To do:
Exact reproduction of the listing is required. Pictures are not reproduced.

Provided material:
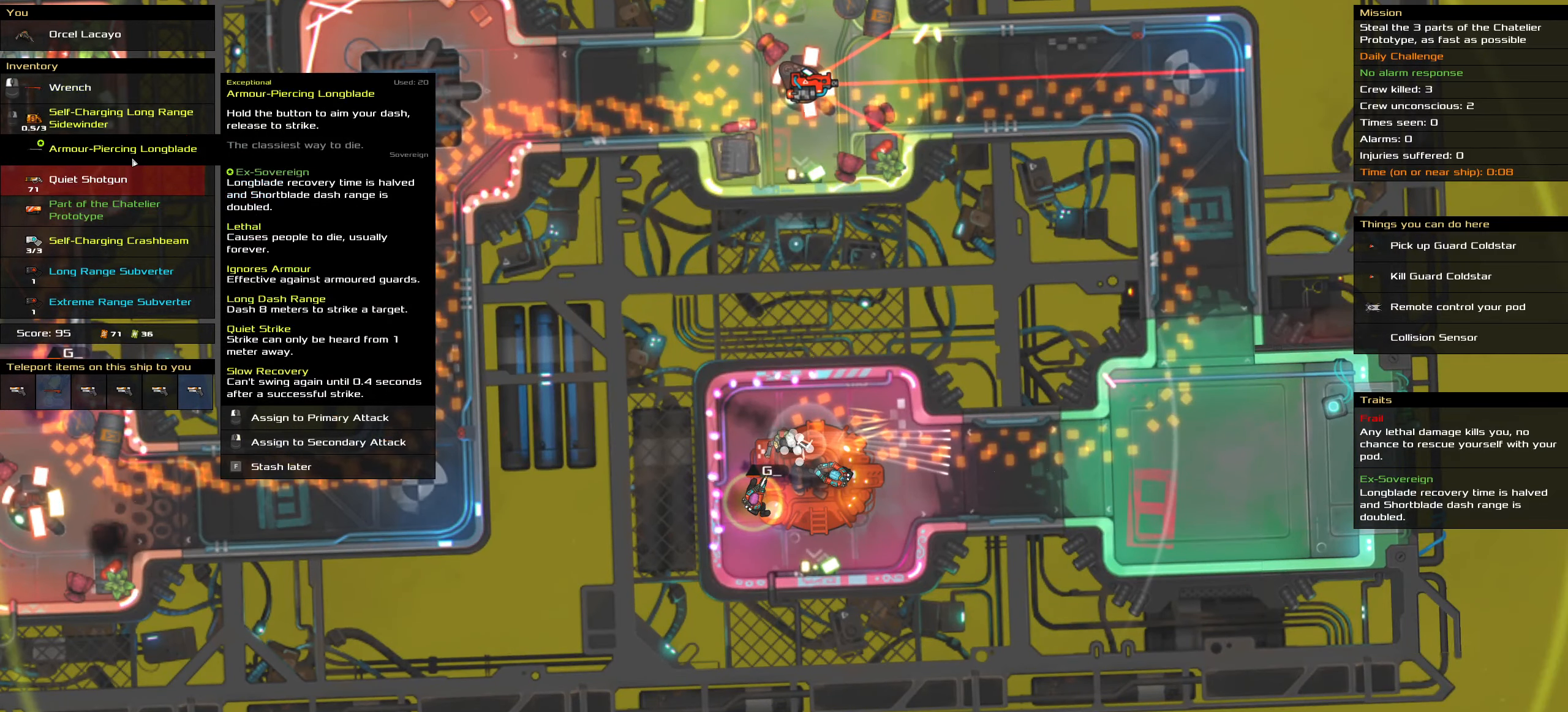
{"keys": [], "mouse": [], "events": [[400, "t", "down"], [484, "t", "up"]]}
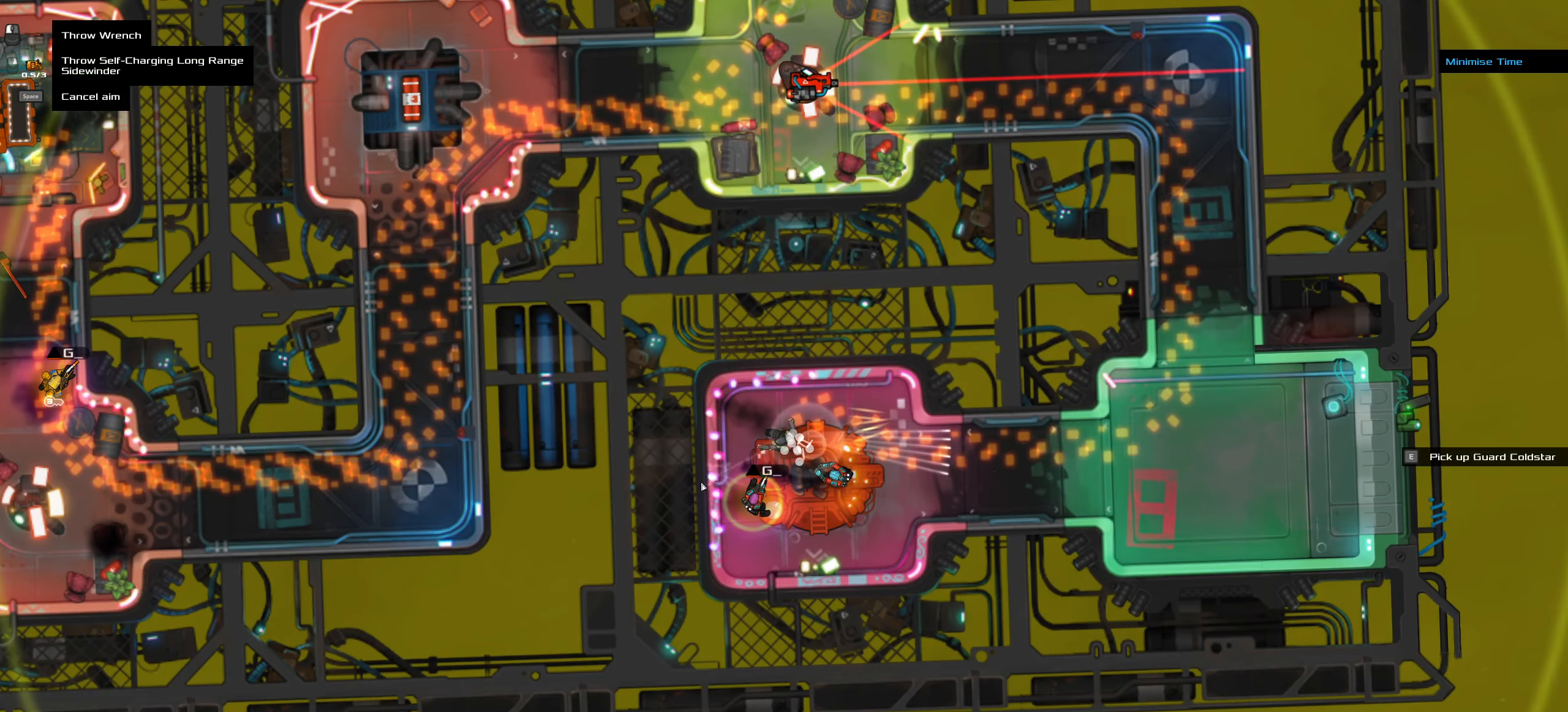
{"keys": [], "mouse": ["left"], "events": [[367, "mouse_left", "down"]]}
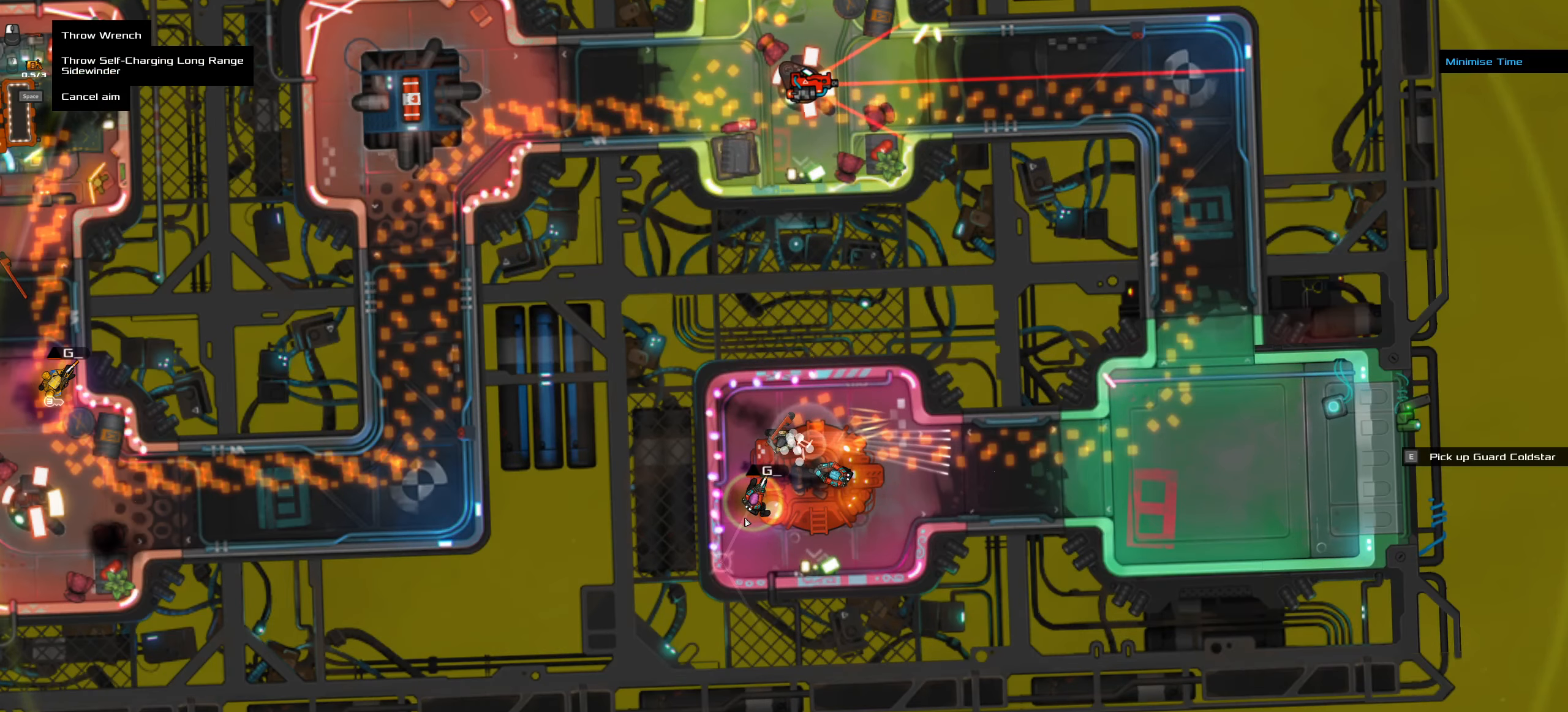
{"keys": [], "mouse": [], "events": [[183, "mouse_left", "up"], [233, "ctrl_l", "down"], [283, "space", "down"], [416, "ctrl_l", "up"], [416, "space", "up"]]}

Exercise answer:
{"keys": [], "mouse": [], "events": [[400, "t", "down"], [484, "t", "up"]]}
{"keys": [], "mouse": ["left"], "events": [[367, "mouse_left", "down"]]}
{"keys": [], "mouse": [], "events": [[183, "mouse_left", "up"], [233, "ctrl_l", "down"], [283, "space", "down"], [416, "ctrl_l", "up"], [416, "space", "up"]]}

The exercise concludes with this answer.